When Boredom Became a Gift
Boredom used to be The Manager's ultimate enemy. These days, I seek it out.
11/20/20254 min read


When Boredom Became a Gift
Boredom used to be The Manager's ultimate enemy. These days, I seek it out.
I did everything I could to eradicate even the possibility of it—for me and my children. If someone was bored, it meant I had failed. Failed at my perfect plan to keep everyone happy and entertained all the time. Boredom was the signal of total failure.
Why the shift? Because I discovered something unexpected in those uncomfortable moments of stillness.
The Panic
The Manager is that part of me that's been running my life with endless planning and worry and need for control (read my first post here). When I let myself be bored, The Manager's voice becomes deafening.
You can't just sit and stare. Plan something. Organize something. Tidy. Move. Research something. Check the news. Buy something online. Watch a series. Check social media. Do something!?!
My whole body goes into panic if I'm not doing something "productive." The discomfort is almost unbearable at first—this screaming feeling that I should be moving, consuming, accomplishing.
These days, I find it fascinating to watch this pattern. To remain in that uncomfortable space instead of immediately escaping it.
Because when all the chatter dies down, something interesting happens.
What Emerges
When I'm not constantly consuming information or doing things, when I just sit with myself, my inner voice starts to become clear.
What do I actually want to do? What is calling to me? What will bring me joy or peace in this moment?

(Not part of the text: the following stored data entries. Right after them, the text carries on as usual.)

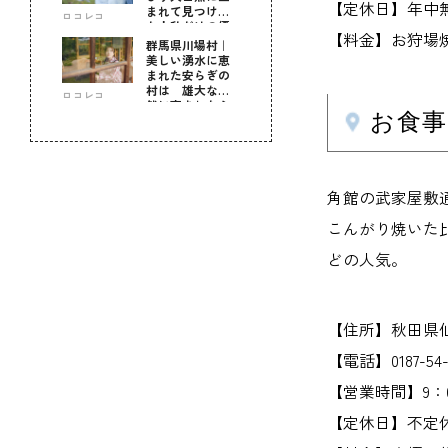
【定休日】年中
まれて見つけ
ロコレコ
た！私だけの優
【料金】お狩場焼 
しい自分時間
群馬県川場村｜
美しい湧水に恵
まれた安らぎの
村は 雄大な自
ロコレコ
然に育まれた心
お食事
のふるさと
角館の武家屋敷
こんがり焼いた
どの人気。
【住所】秋田県
【電話】0187-54-
【営業時間】9：00～
【定休日】不定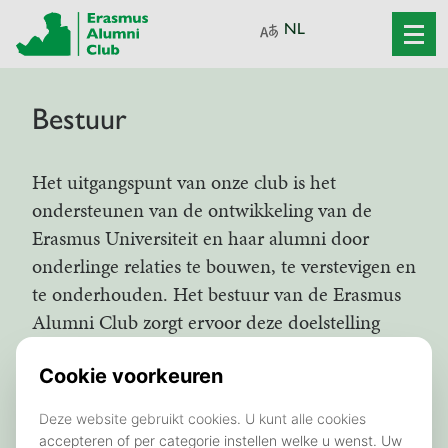
Bestuur
Het uitgangspunt van onze club is het
ondersteunen van de ontwikkeling van de
Erasmus Universiteit en haar alumni door
onderlinge relaties te bouwen, te verstevigen en
te onderhouden. Het bestuur van de Erasmus
Alumni Club zorgt ervoor deze doelstelling
consistent en effectief wordt nagestreefd.
Bestuursleden vergaderen eens in de twee
maanden om de strategie en de voortgang te
overzien. Een aantal bestuursleden nemen deel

Before, there was never a second where I wasn't doing something. No space to let myself truly feel or find answers within myself. Everything came from outside—experts in various fields telling me the "best" way or the "right" way to do everything. And I listened, trying to puzzle everyone's opinions together and force them into my life with varying success.
I didn't realize I had an inner compass that could give me moment-to-moment guidance about what is right for me. Not the generic lists on social media or what someone else is preaching about. But what is best for me, right now, in this specific moment.
Creativity Born from Boredom
I see this most clearly in my 4-year-old daughter.
Every time she's bored, there's grumbling at first. The Manager in me wants to jump in with suggestions, come up with activities, fix the problem—because her boredom feels like proof that I've failed at providing a stimulating existence for her.
But if I can just wait, if I can resist the urge to rescue her from the discomfort, something magical happens. Her own inspiration and creativity emerge. The grumbling transforms into building, creating, imagining. She finds her own way.
This is what I'm learning to do for myself too. Because I have noticed that my own creativity is also born from boredom.
What My Inner Voice Actually Says
When I sit with the boredom, when I let The Manager's panic wash over me without acting on it, my inner voice starts speaking. And what it says often surprises me.
The house might be messy, but we spent the evening playing. I might not have had 8 hours of sleep, but I had a deep talk with my husband. The children might not have played outside "enough," but I got some rest on the sofa. We might be a bit cold, but we got to play outside in the first snow. I might be "behind" on laundry, but we went on a forest hike instead.
My inner voice doesn't sound like The Manager at all. The Manager speaks in shoulds and productivity and meeting external standards. My inner voice speaks in what actually matters—connection, presence, joy, rest, aliveness.
It's not that the laundry doesn't matter or the mess doesn't exist. It's that my inner compass knows what matters *most* in any given moment. And that's never what The Manager would choose.
Floating Downstream
Life feels different now. Like I'm floating with the stream instead of forcing myself to paddle upstream all the time.
For the longest time, I believed that if something felt easy, it couldn't be right. That discipline meant struggle. That pushing myself hard was the only way to live responsibly. Following my own inner guidance felt irresponsible—like I'd end up lying on the sofa all day eating ice cream if I just "did what I wanted."
But I'm learning that's a false choice entirely.
Because I do everything that needs to be done. The laundry gets washed, the children are cared for, the household runs. The difference is I'm doing it all without the force, the shoulds, the suffering, the constant worry that I'm not doing enough or in the most perfect way.
I choose what feels most alive in each moment. What brings the most connection, joy, or rest. And somehow, that always ends up being exactly what was needed.
The Manager would have me believe that following my inner voice is indulgent, irresponsible, lazy. But what I've discovered is the opposite: when I listen to what's actually calling to me, when I choose connection over productivity, presence over planning, rest when I need rest and play when I need play—I show up more fully for everything and everyone in my life.
Boredom isn't the enemy anymore. It's the doorway. The quiet space where The Manager's shoulds fade away and my own knowing can finally be heard.
This is what it means to be alive—not managing every moment, but trusting the flow, following what calls to me, choosing what brings joy. Not because it's the easy way out, but because it's true.
What is your inner voice waiting to tell you?